Fizeram parte do Gilgamesh, em alguma de suas diversas formações, o baixista Mont Campbell (que era do Egg), Jeff Clyne (que tinha passagens pelo Nucleus e integraria também o Isotope), James Muir (futuro percussionista do King Crimson) e Neil Murray, famoso anos depois com o Whitesnake. A banda acabou logo depois de ter lançado o primeiro disco em 75 e se refez numa nova formação para gravar um segundo disco, em 77. Após o fim do Hatfield and the North, Alan Gowen juntou-se a eles para formar uma grande reunião destes músicos que temos listado ao longo do artigo – o National Health.
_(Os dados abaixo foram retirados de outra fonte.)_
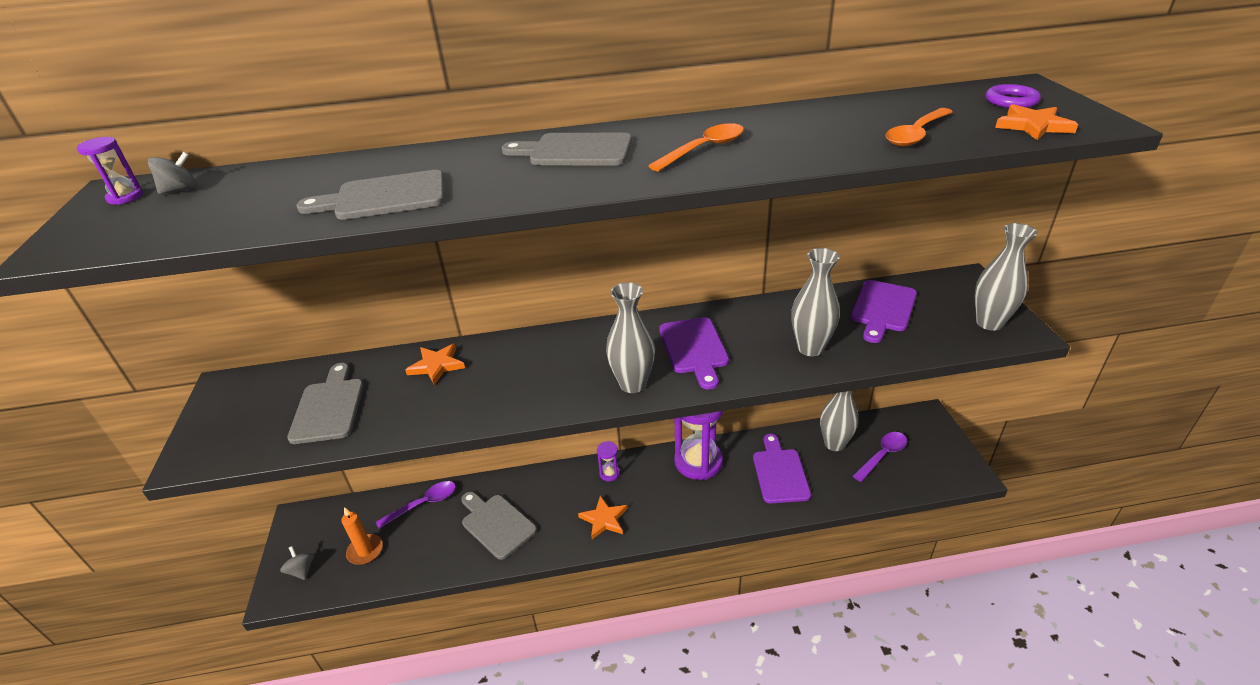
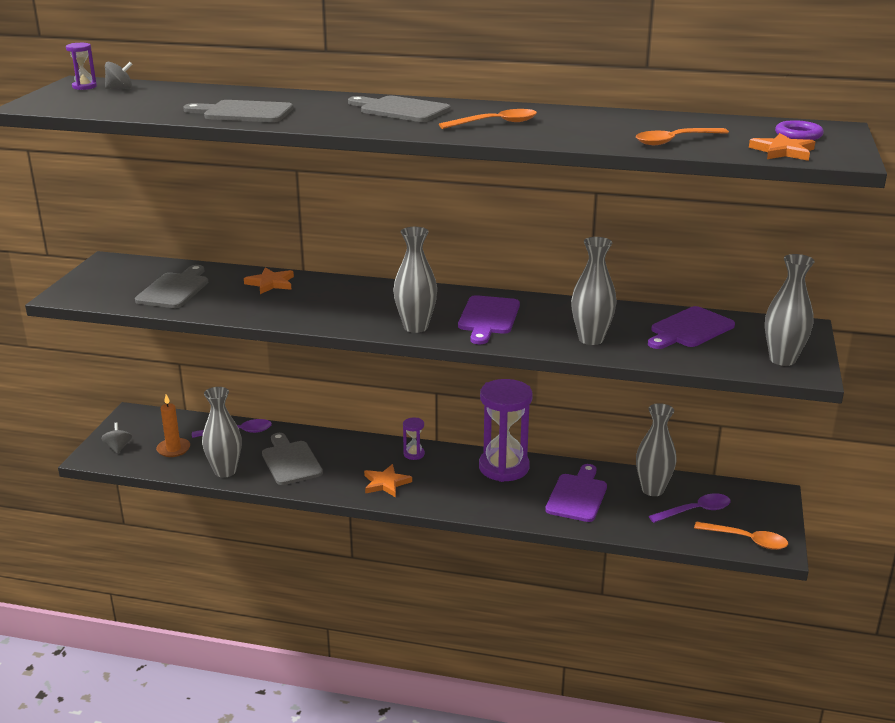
camera: 20 degrees right, 10 degrees down
(436, 562) = (225, 471): none -> grey vase
(941, 473) = (746, 540): none -> orange spoon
Talvez o embrião do National Health tenha sido aquela jam session em Leeds...
National Health
A primeira formação do National Health era composta por Dave Stewart e Alan Gowen (teclados), Phil Miller e Phil Lee (guitarras), Mont Campbell (baixo) e Pyp Pile (bateria). Bill Bruford era o baterista inicial, mas logo Pip assumiu o posto, com Bill Bruford participando eventualmente. O primeiro disco do grupo, além de toda essa galera ainda conta com mais uma série de convidados, entre eles Neil Murray, Steve Hillage e Barbara Gaskin, que tinha sido vocalista do Spyrogyra e viria a ser esposa de Dave Stewart.
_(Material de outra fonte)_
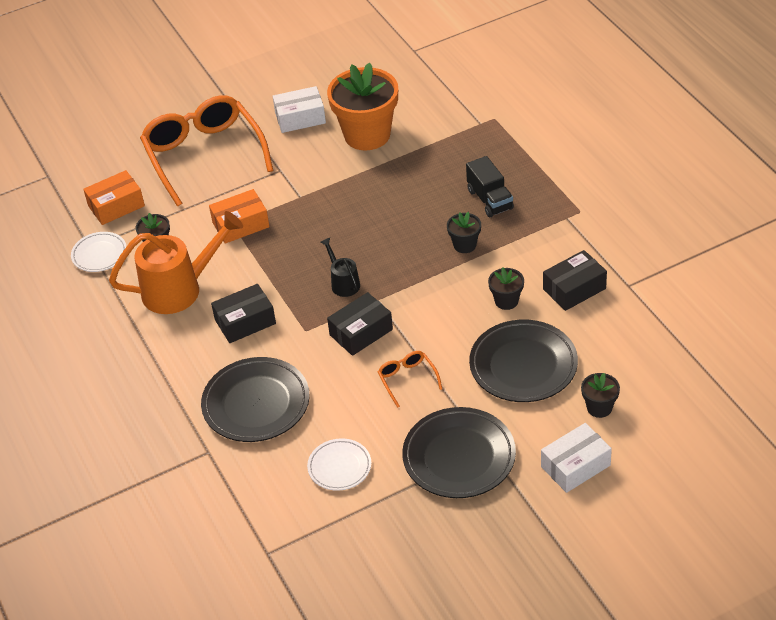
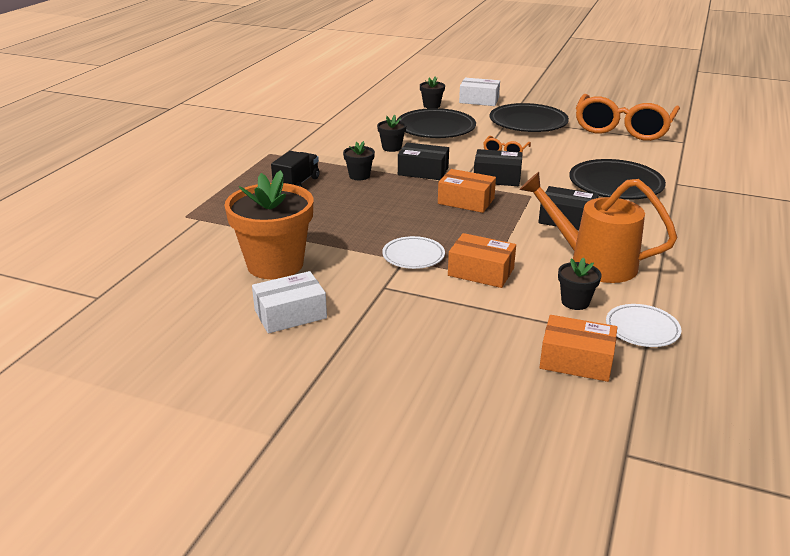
camera: 135 degrees left, 15 degrees down
(204, 156) = (425, 345): orange glasses -> orange glasses (623, 128)
(300, 118) = (290, 314): white box -> white box turned 60 degrees counterclockwise
(339, 467) = (599, 146): white plate -> white plate (413, 256)
(343, 283) = (466, 201): black watering can -> orange box
(574, 289) = (349, 134): black box -> black box (423, 171)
A banda chegou num momento em que o público estava menos disposto a um som jazzístico e avançado; teve uma carreira intermitente e se consolidou mesmo como um projeto, sempre aberto a muitas participações especiais. O fato que mais atrapalhou a continuidade do National Health foi a precoce morte de Alan Gowen, em 1981.
São muitas histórias e trajetórias que se emaranham e que, como dito no início do texto, por facilidade e didática são compartimentadas com este rótulo de “cena de Canterbury”. O fato é que, mesmo incorreto, o termo acabou pegando, num momento em que a crítica musical se concentra em rotular e sub-rotular excessivamente a produção musical.
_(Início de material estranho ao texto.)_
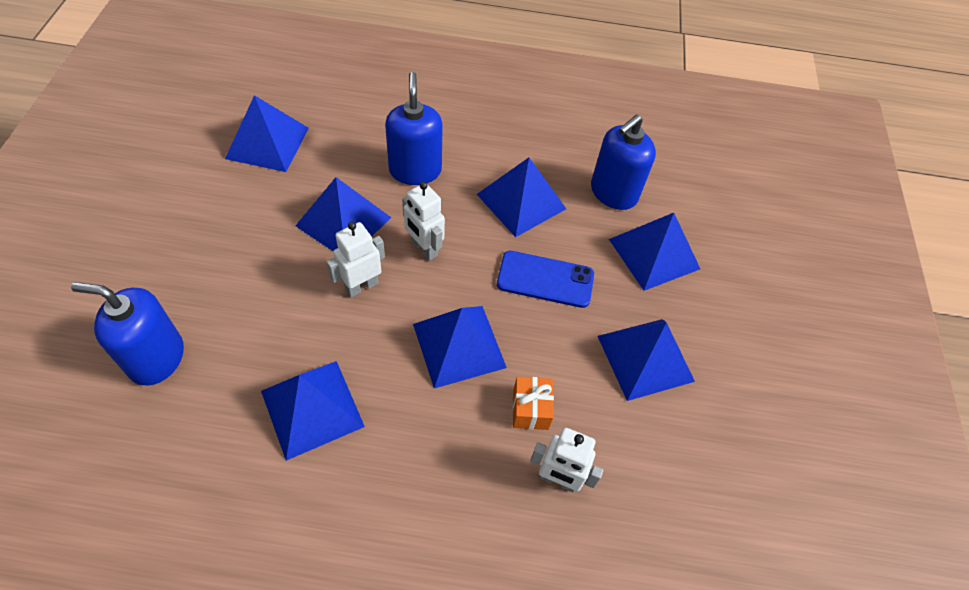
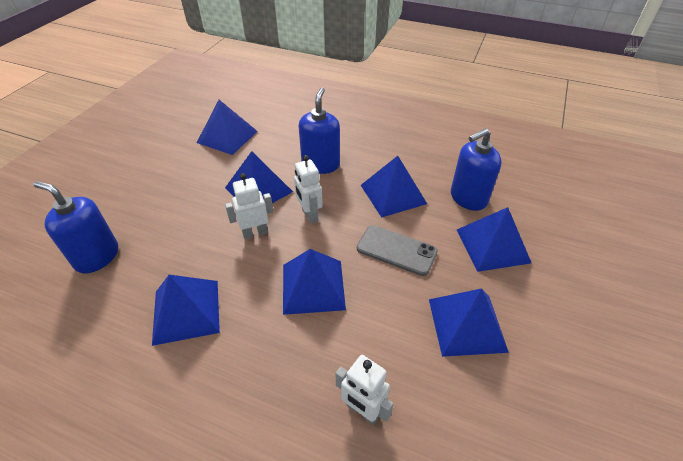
camera: 20 degrees right, 10 degrees down
(530, 409) = (356, 346): orange gift -> none
(545, 279) = (396, 250): blue phone -> grey phone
Fica a deixa para que, depois de tantas histórias, desperte-se no leitor o interesse pelo trabalho dessas bandas, o que com certeza proporcionará fantásticas audições, seja nas bandas com maiores influências jazzísticas (Soft Machine, Hatfield and the North, Gilgamesh) nas mais experimentais (Gong, Matching Mole, National Health, Egg) ou naquelas que trafegaram pelas linhas mais tradicionais do rock progressivo inglês (Caravan, Delivery, Khan).